**** PROVIDED TEXT

I was also running into Haskell compilation problems that were fixed by running Ubuntu in a Vagrant environment but speed was slow. There isn't good NFS support on Windows either (there is some).
Windows still has a ways to go. I think this might make some Windows stuff easier to deal with, but I still prefer jobs where I can run Linux natively on my workstation.
On my i5-3550 with 16 GB of RAM and an SSD it takes a couple seconds to start the first time and less than a second for subsequent times.
Both machines are running Windows 10.
Right now, the machine with the spinning rust is loading a bunch of files with an I/O priority of "background" because it just got booted into Windows; that might slow it down a bit because of the seek times and I don't know if Windows is willing to starve background I/O for seconds at a time to speed up interactive requests (I doubt it).
Update: once all the background preloading is done, PowerShell restarts in three seconds on the spinning-rust machine.
Long story short, I think getting an SSD will be the thing that makes PowerShell start acceptably fast.
Left click in fwvm, select xterm, window appears in less than my blink response time.

********
**** STORED DATA

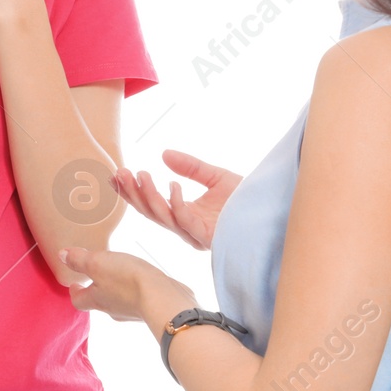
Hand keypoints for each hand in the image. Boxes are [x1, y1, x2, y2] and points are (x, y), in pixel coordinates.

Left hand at [59, 245, 196, 330]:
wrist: (164, 299)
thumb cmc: (127, 281)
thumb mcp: (97, 263)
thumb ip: (79, 260)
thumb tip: (62, 256)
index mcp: (96, 299)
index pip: (78, 301)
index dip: (74, 292)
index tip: (73, 284)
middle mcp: (113, 309)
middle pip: (99, 301)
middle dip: (95, 289)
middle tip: (95, 276)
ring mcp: (133, 311)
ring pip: (119, 300)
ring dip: (116, 289)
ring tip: (119, 274)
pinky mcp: (151, 307)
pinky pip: (139, 298)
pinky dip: (137, 290)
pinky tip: (143, 280)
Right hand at [113, 150, 240, 250]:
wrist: (272, 210)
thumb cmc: (247, 200)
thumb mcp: (215, 177)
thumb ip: (190, 167)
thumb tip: (164, 154)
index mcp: (184, 215)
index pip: (151, 205)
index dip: (133, 192)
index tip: (117, 175)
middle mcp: (186, 227)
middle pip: (151, 213)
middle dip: (133, 194)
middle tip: (122, 173)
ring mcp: (195, 233)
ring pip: (163, 218)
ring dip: (149, 196)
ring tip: (142, 175)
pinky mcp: (207, 236)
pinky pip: (185, 220)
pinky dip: (177, 203)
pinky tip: (172, 185)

********

→ PROMPT
According to the comment on PowerShell startup, how long does PowerShell take to restart on the spinning-rust machine once the background preloading has finished? The records have nothing to do with the comment on PowerShell startup.

→ FINISHED EXERCISE
Three seconds.